LuisCloud

LuisCloud is a real, multi-user cloud hosting platform giving each account its own genuinely isolated Linux user on a shared virtual machine, styled visually after Cloudflare's own dashboard.
Hosting methods
- Manual command hosting -- runs any user-supplied shell command via
nohupunder the account's own Linux user, then tunnels the port publicly withbore - Folder upload -- upload a static site folder directly; it's hosted and tunneled automatically, with optional HTTP Basic Auth protection
- AI-generated pages and apps -- describe a page or small app and an LLM writes it (a plain HTML page, or a dependency-free Python + sqlite backend), then hosts it immediately
- Fixed templates -- a Static Site, a JSON API, and a SQLite-backed CRUD app, deployed instantly with no AI call and no risk of broken generated code
Tiers and quotas
Accounts are Free, Pro, or Ultra, each with separate general file storage and database storage quotas plus a concurrent tunnel limit. Ultra is not a paid tier -- it is a free usage-milestone reward, automatically granted once an account has hosted enough apps.
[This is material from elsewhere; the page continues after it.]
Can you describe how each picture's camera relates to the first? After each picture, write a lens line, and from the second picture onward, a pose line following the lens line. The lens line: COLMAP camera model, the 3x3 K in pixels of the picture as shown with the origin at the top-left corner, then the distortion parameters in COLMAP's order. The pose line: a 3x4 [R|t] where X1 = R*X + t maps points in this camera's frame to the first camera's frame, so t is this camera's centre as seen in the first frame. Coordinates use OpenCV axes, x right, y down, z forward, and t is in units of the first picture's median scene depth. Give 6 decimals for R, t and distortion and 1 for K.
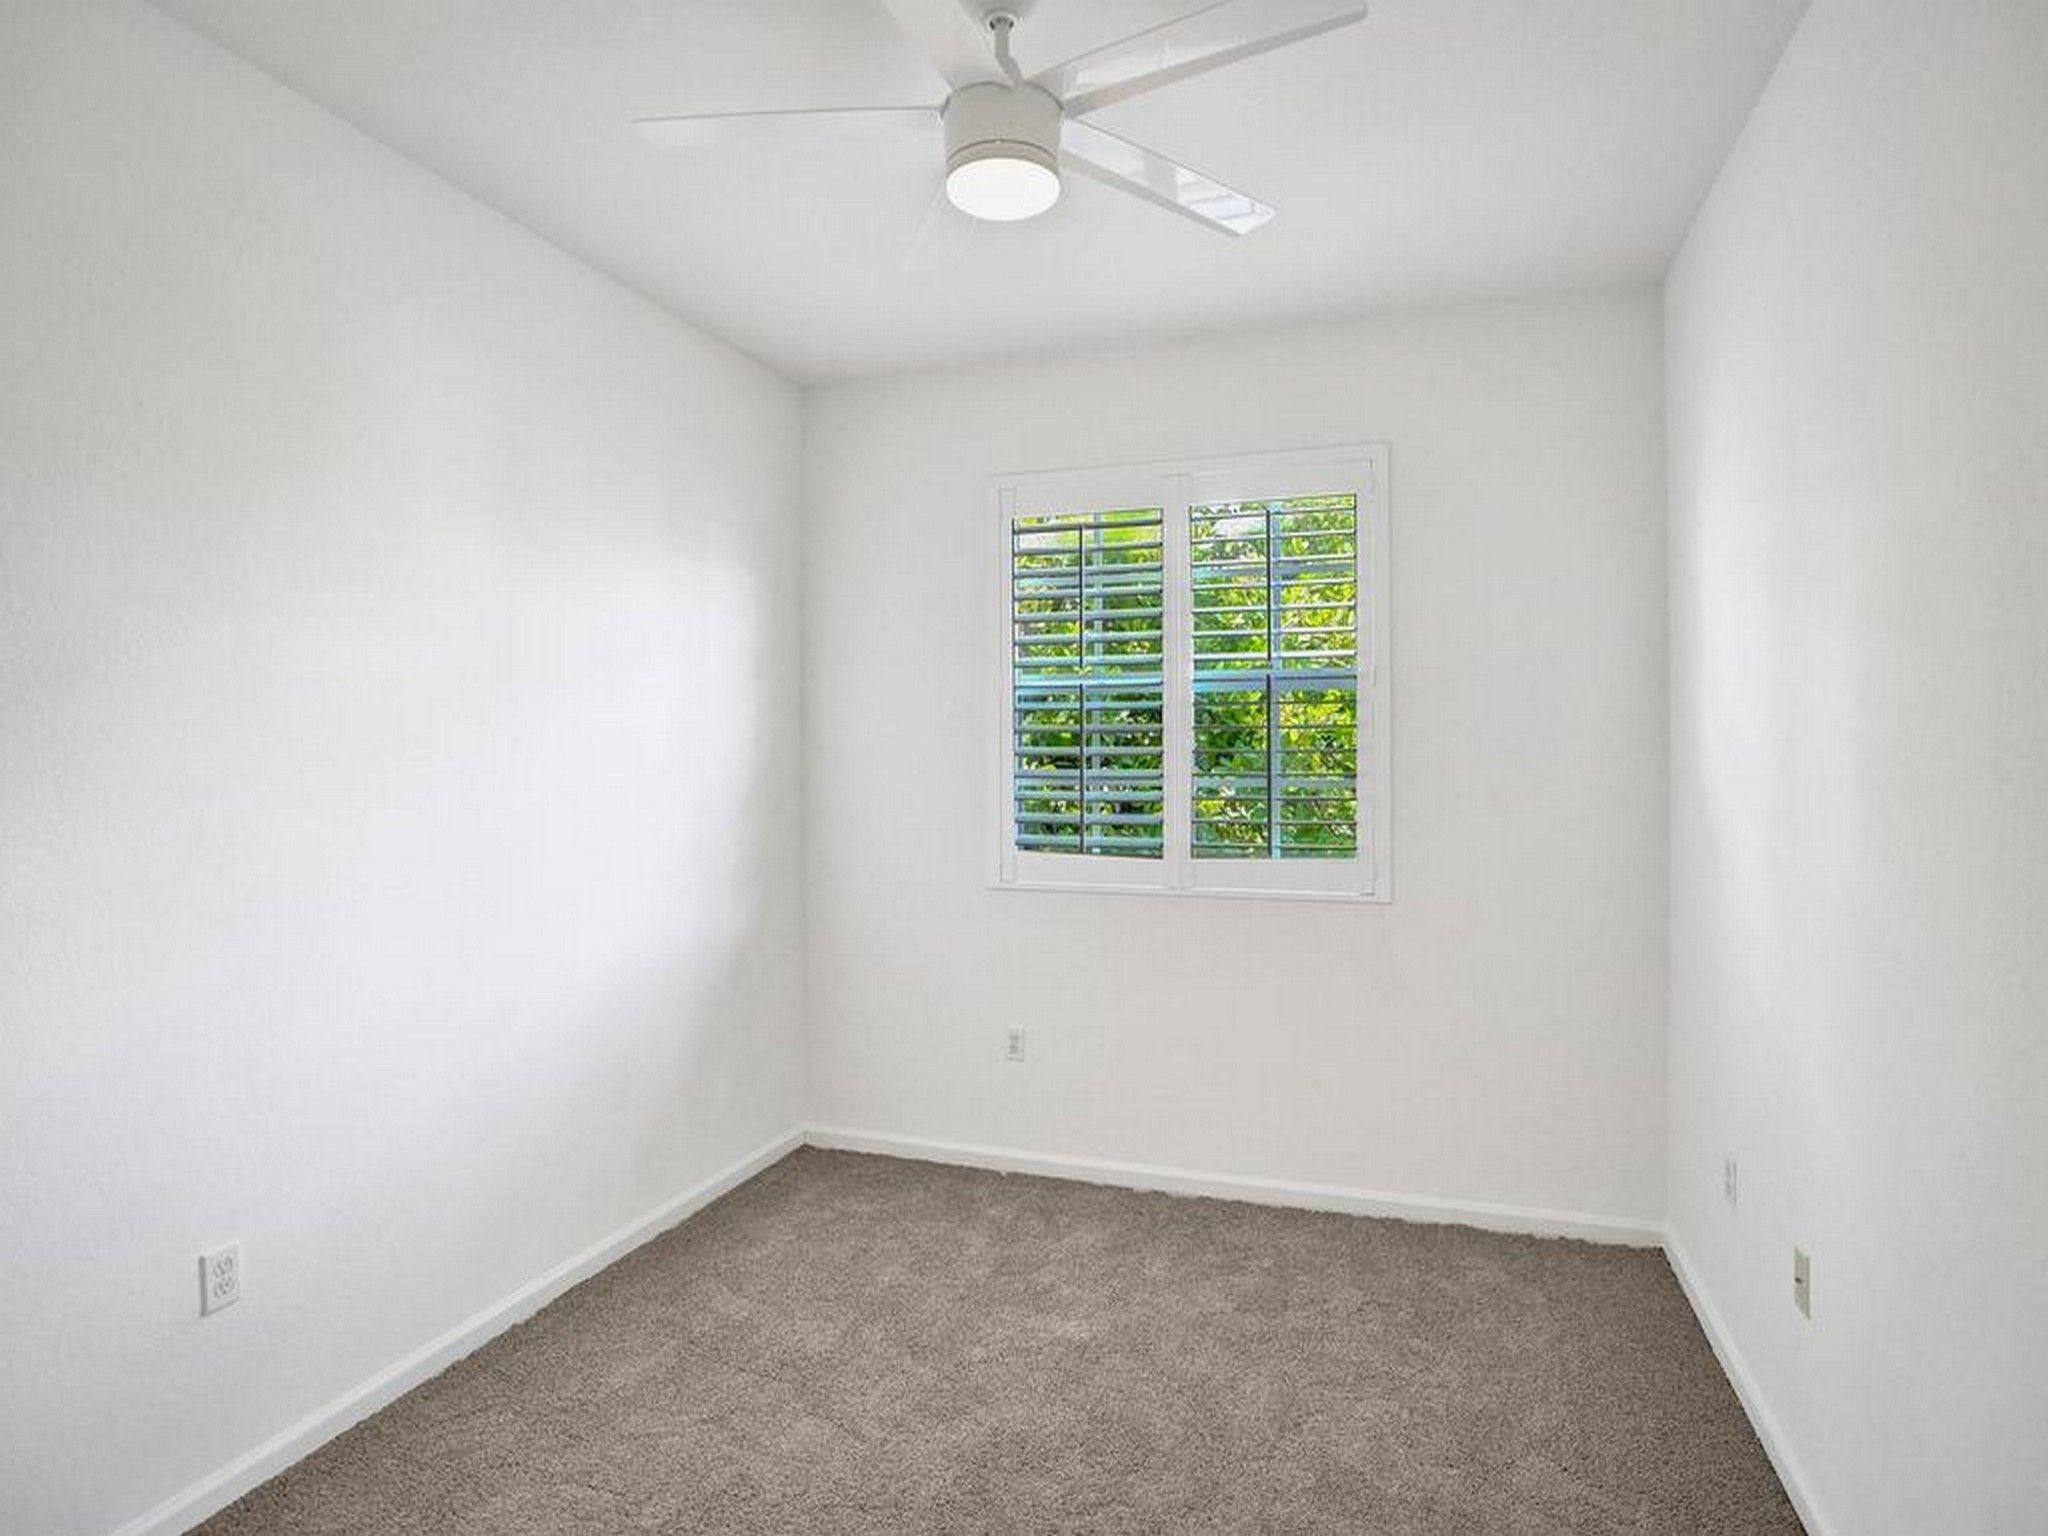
lens RADIAL K [[1094.8, 0, 1026.4], [0, 1094.8, 774.5], [0, 0, 1]] dist [-0.021646, -0.000302]
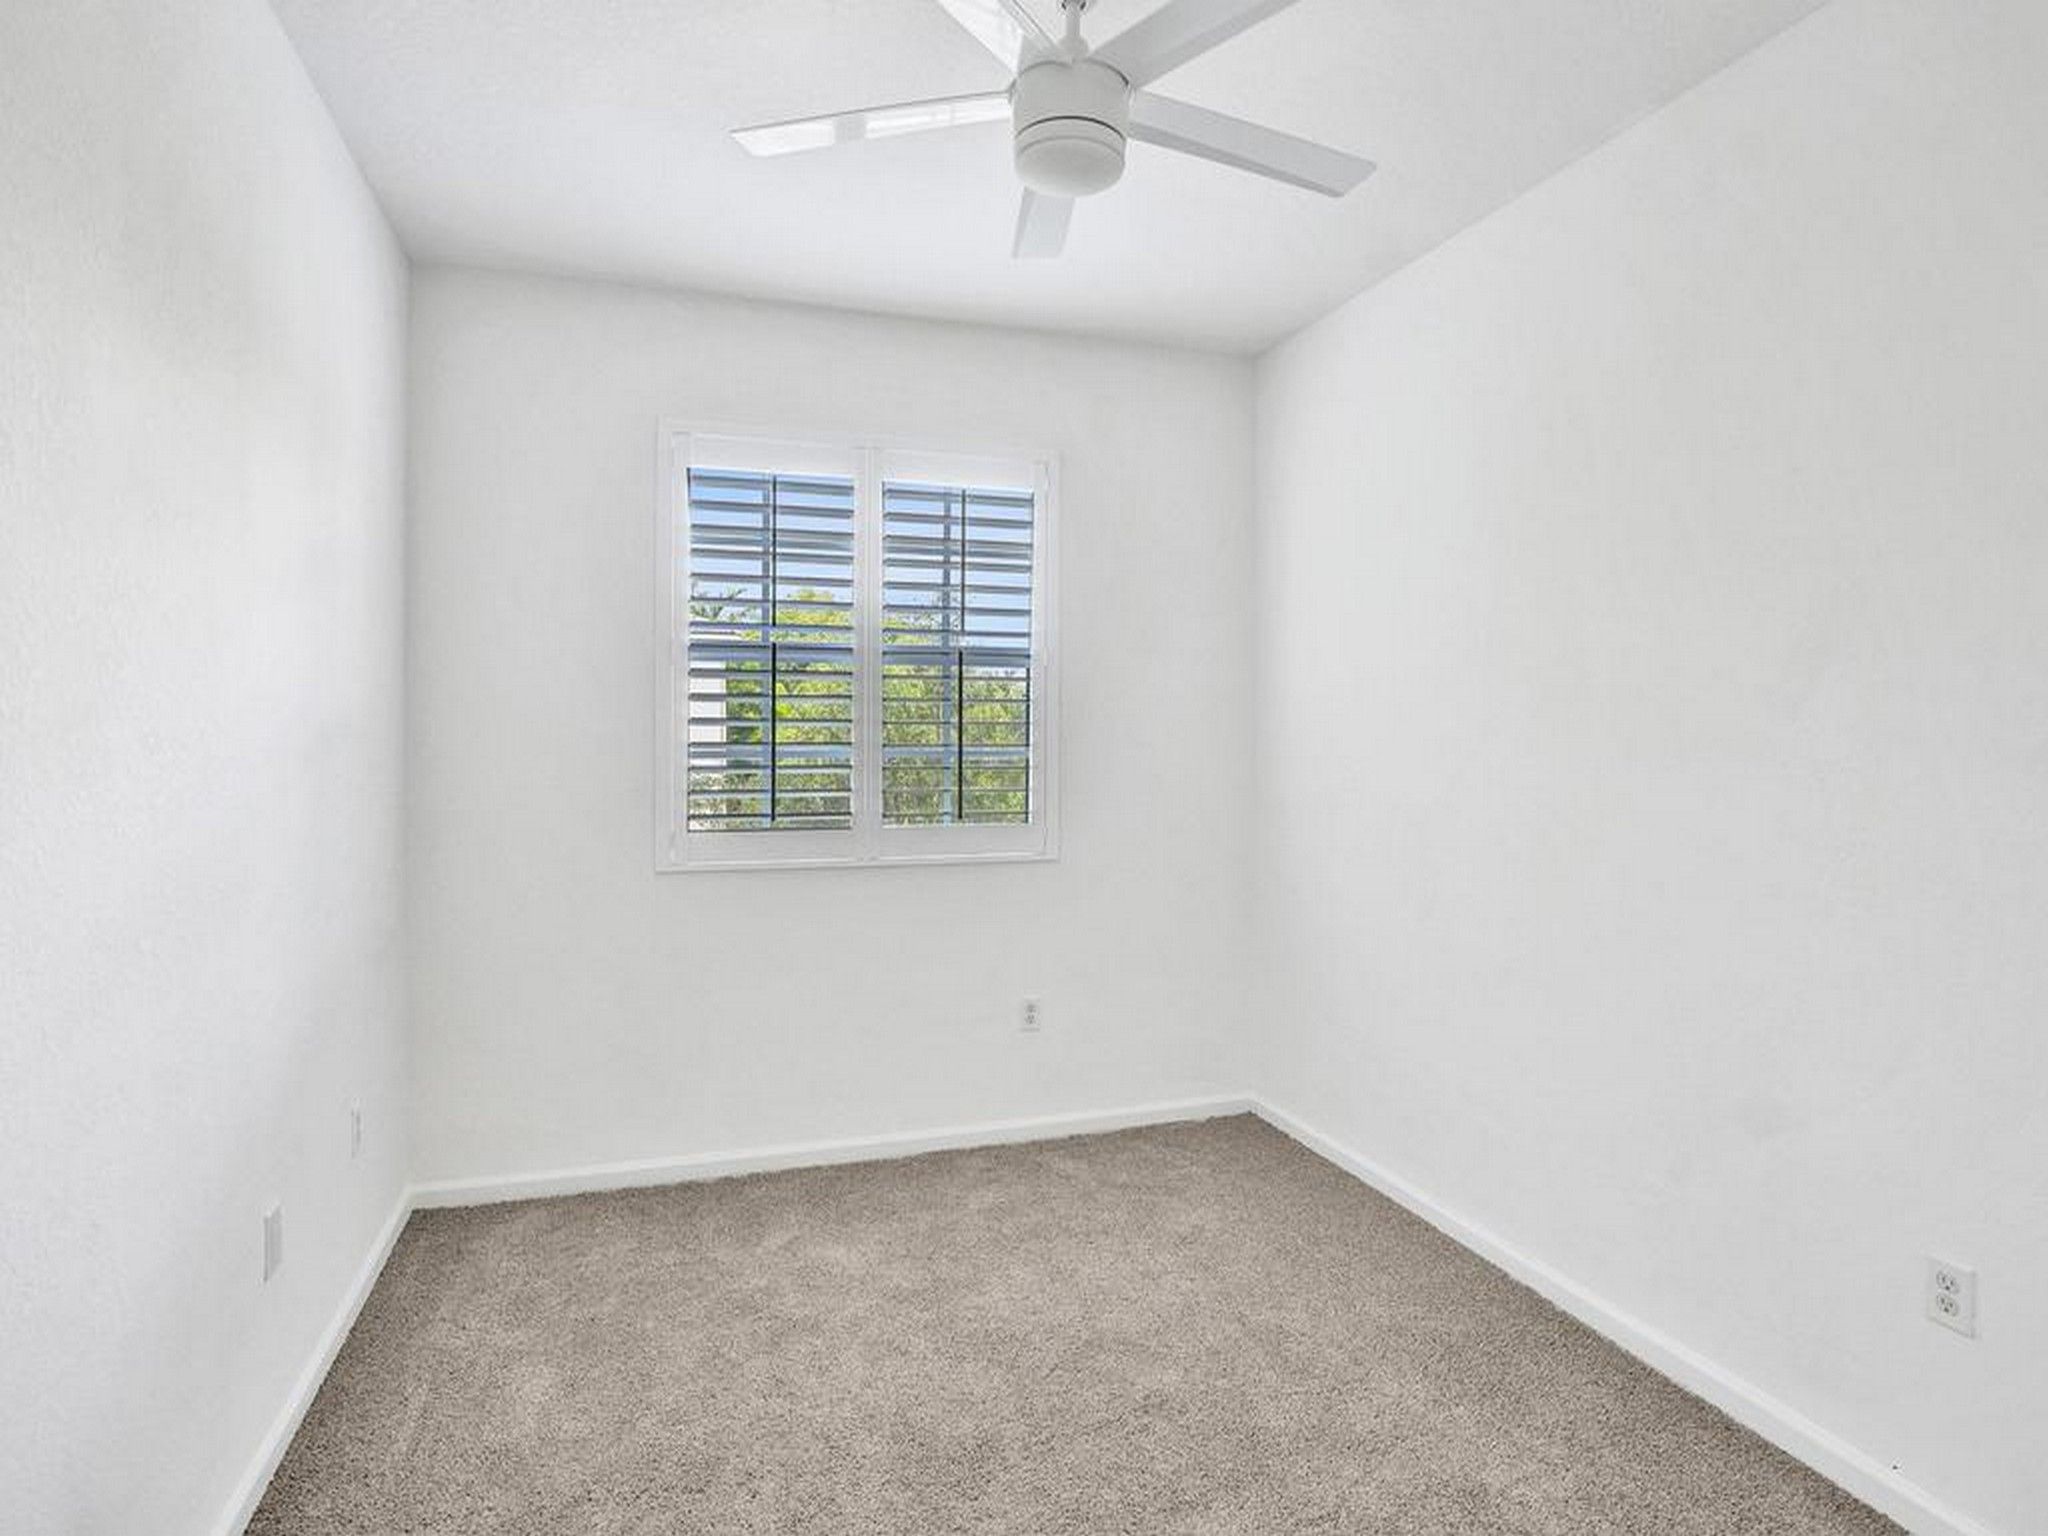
lens RADIAL K [[1094.8, 0, 1027.3], [0, 1094.8, 757.5], [0, 0, 1]] dist [-0.021646, -0.000302]
pose [[0.785501, -0.004262, 0.618846, -0.364112], [-0.004501, 0.999910, 0.012600, -0.002978], [-0.618844, -0.012683, 0.785411, 0.117413]]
AI generation is rate-limited to a flat number of generations per hour, applied equally regardless of tier.
Other features
- Analytics -- per-host request counts and status codes, parsed directly from that host's own web server access log rather than a separate tracking layer
- Database file browser -- lists every sqlite/db file a hosted app has created, with size and which host it belongs to
- A terminal UI (TUI) client, installable as a standalone command, for managing hosts, templates, AI generation, and usage entirely from a terminal
- Onboard-your-agent prompt -- a copyable setup prompt describing the full API, so an AI coding agent with real tool access can drive an account directly via HTTP requests
Architecture
Like LuisSearch, LuisCloud runs as a Python stdlib http.server backend with SQLite for accounts and host records, fronted by a Cloudflare Pages deployment whose _worker.js proxies API traffic to the real backend running behind a cloudflared tunnel. Real compute happens on a KVM-based virtual machine reachable over SSH, where each account's Linux user and hosted processes actually live.